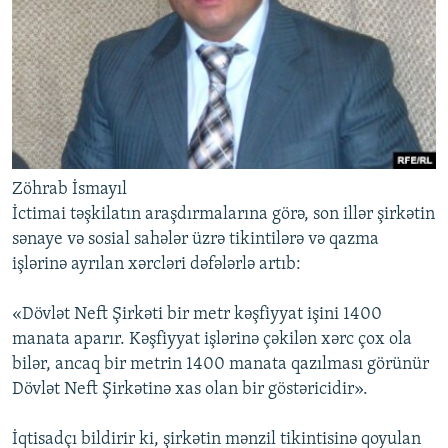
Zöhrab İsmayıl
İctimai təşkilatın araşdırmalarına görə, son illər şirkətin
sənaye və sosial sahələr üzrə tikintilərə və qazma
işlərinə ayrılan xərcləri dəfələrlə artıb:
«Dövlət Neft Şirkəti bir metr kəşfiyyat işini 1400
manata aparır. Kəşfiyyat işlərinə çəkilən xərc çox ola
bilər, ancaq bir metrin 1400 manata qazılması görünür
Dövlət Neft Şirkətinə xas olan bir göstəricidir».
İqtisadçı bildirir ki, şirkətin mənzil tikintisinə qoyulan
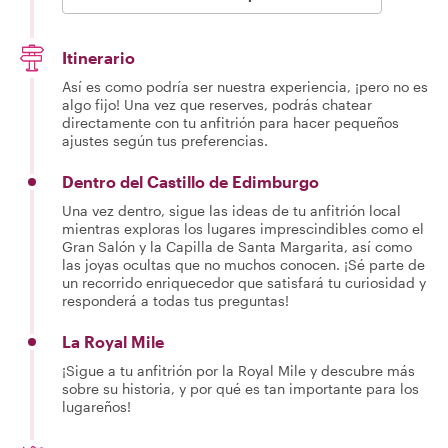
Itinerario
Así es como podría ser nuestra experiencia, ¡pero no es
algo fijo! Una vez que reserves, podrás chatear
directamente con tu anfitrión para hacer pequeños
ajustes según tus preferencias.
Dentro del Castillo de Edimburgo
Una vez dentro, sigue las ideas de tu anfitrión local
mientras exploras los lugares imprescindibles como el
Gran Salón y la Capilla de Santa Margarita, así como
las joyas ocultas que no muchos conocen. ¡Sé parte de
un recorrido enriquecedor que satisfará tu curiosidad y
responderá a todas tus preguntas!
La Royal Mile
¡Sigue a tu anfitrión por la Royal Mile y descubre más
sobre su historia, y por qué es tan importante para los
lugareños!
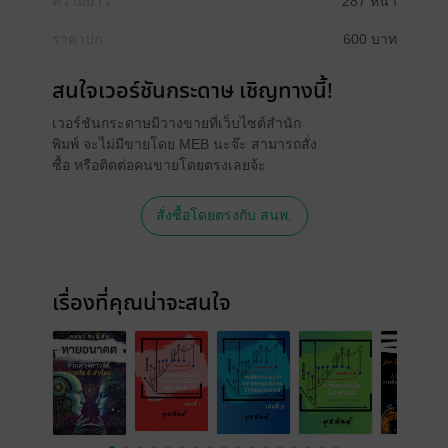
ความยาว
287 หน้า
ราคาปก
600 บาท
สนใจเวอร์ชันกระดาษ เชิญทางนี้!
เวอร์ชันกระดาษมีวางขายที่เว็บไซต์สำนัก
พิมพ์ จะไม่มีขายโดย MEB นะจ๊ะ สามารถสั่ง
ซื้อ หรือติดต่อคนขายโดยตรงเลยจ้ะ
สั่งซื้อโดยตรงกับ สนพ.
เรื่องที่คุณน่าจะสนใจ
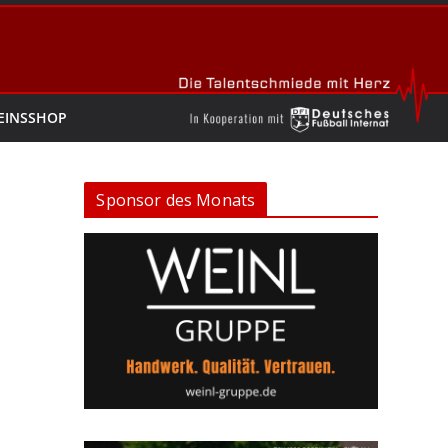
EINSSHOP
Sponsor des Monats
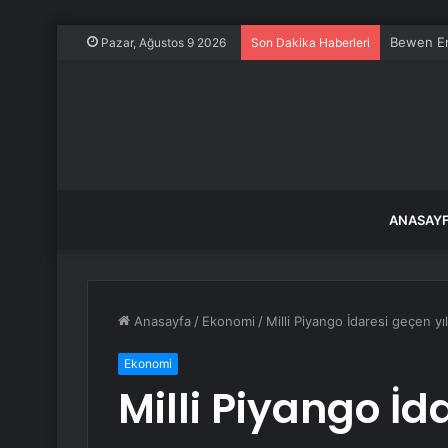
İsrail’den
Pazar, Ağustos 9 2026
Son Dakika Haberleri
ANASAY
Anasayfa
/
Ekonomi
/
Milli Piyango İdaresi geçen yı
Ekonomi
Milli Piyango İd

+++++

Set down the records above word for word, from the first line through the line containing "Dövlət Neft Şirkətinə", both included; leave out the pictures.

OUTPUT FOR THIS EXERCISE:
Zöhrab İsmayıl
İctimai təşkilatın araşdırmalarına görə, son illər şirkətin
sənaye və sosial sahələr üzrə tikintilərə və qazma
işlərinə ayrılan xərcləri dəfələrlə artıb:
«Dövlət Neft Şirkəti bir metr kəşfiyyat işini 1400
manata aparır. Kəşfiyyat işlərinə çəkilən xərc çox ola
bilər, ancaq bir metrin 1400 manata qazılması görünür
Dövlət Neft Şirkətinə xas olan bir göstəricidir».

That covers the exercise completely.